When coming from another language it is good to find out where D stands in relation to it. There is the feature list which states if a feature exists or not and possibly an explanation. For a side-by-side comparison of many languages: Languages vs D or you can look at code snippets of from Rosetta Code.
A very superficial way to find out the popularity of D in relation to other languages can is at the Tiobe Index website.
For information about syntactical differences or gotchas when coming from another language choose your language below.
- Programming in D for C Programmers
- Porting from C gotchas
- Programming in D for C++ Programmers
- How does D improve on C++ 17?
- Delphi or Pascal
If you are interested in converting your code to D start by looking at the Porting Overview.
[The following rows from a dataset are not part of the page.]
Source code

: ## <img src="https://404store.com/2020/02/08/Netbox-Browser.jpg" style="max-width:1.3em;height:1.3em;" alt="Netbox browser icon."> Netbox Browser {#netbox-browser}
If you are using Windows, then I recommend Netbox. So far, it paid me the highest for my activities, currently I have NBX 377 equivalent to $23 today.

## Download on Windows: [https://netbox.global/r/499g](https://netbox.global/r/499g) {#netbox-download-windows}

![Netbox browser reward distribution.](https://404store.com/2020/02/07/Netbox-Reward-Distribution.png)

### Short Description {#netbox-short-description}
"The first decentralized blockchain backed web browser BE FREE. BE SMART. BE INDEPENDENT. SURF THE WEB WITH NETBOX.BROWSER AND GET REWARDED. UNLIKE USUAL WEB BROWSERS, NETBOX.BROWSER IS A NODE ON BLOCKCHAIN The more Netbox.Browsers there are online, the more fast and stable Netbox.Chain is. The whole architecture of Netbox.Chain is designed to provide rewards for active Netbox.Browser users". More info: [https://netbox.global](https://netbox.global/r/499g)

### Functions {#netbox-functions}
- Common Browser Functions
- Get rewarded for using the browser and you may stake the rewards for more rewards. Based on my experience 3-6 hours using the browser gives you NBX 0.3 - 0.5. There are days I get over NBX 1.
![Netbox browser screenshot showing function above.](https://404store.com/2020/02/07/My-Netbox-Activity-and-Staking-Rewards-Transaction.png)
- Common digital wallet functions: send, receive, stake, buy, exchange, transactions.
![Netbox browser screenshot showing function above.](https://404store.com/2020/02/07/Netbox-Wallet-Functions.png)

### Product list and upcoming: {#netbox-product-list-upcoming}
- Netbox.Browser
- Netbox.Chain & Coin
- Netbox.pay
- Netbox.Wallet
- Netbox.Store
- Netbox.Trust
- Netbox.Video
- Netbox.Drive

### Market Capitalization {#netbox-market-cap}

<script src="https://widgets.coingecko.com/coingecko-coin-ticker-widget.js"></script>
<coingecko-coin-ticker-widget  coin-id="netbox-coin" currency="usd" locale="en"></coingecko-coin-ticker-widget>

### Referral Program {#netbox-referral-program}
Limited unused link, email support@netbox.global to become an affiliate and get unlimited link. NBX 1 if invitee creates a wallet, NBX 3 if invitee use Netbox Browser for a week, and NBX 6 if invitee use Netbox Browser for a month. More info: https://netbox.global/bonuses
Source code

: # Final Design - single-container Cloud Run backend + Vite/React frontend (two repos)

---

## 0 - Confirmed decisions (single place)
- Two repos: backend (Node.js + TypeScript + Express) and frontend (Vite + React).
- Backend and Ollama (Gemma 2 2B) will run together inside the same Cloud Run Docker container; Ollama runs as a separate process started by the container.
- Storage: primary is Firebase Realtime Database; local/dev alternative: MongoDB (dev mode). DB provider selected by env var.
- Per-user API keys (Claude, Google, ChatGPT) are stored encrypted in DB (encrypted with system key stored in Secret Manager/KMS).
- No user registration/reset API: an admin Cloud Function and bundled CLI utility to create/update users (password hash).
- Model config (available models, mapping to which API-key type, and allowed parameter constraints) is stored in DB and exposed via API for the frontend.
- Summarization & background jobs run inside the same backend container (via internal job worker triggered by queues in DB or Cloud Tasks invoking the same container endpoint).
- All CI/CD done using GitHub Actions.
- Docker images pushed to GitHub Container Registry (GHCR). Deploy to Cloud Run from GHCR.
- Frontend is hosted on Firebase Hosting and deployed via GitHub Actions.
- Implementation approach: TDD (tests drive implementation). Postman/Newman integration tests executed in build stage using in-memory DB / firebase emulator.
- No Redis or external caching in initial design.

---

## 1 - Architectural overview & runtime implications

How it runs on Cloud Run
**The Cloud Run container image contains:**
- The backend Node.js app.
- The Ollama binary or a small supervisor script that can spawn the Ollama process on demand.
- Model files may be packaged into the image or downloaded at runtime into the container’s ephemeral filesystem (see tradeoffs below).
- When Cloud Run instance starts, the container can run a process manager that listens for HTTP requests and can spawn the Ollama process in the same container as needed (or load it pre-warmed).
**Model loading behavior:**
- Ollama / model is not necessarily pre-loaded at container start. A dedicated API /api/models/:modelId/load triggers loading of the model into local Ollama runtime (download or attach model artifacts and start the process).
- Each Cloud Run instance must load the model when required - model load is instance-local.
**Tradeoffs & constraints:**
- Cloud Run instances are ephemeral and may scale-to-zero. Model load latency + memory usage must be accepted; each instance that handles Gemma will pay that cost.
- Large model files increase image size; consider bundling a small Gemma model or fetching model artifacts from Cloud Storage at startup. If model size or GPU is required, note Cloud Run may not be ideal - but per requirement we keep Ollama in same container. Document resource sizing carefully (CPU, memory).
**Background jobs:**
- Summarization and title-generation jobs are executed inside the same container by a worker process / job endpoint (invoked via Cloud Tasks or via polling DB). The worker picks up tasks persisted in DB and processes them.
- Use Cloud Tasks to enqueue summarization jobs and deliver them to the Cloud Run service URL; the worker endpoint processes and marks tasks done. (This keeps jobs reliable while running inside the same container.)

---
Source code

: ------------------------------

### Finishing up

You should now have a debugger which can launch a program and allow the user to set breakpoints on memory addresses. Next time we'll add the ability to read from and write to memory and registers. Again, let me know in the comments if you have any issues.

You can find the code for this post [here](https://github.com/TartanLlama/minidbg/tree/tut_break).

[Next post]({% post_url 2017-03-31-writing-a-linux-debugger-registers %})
Walter Bright has observed that when you first start writing D you tend to write it like the existing languages you are familiar with. In time you may choose to make use of the higher-level features of D that make writing D code a pleasure rather than a chore. But programming is about using a tool to solve a problem, and there is no dogma in D that there is only one way to do it. Very often you don't need to make use of advanced D features like metaprogramming, templates, and compiler time function execution to achieve a useful result quickly.
So it's often initially satisfying to start by porting the code as is, and then over time refine it or write a higher-level wrapper (you can start by wrapping only a few bits and build up over time).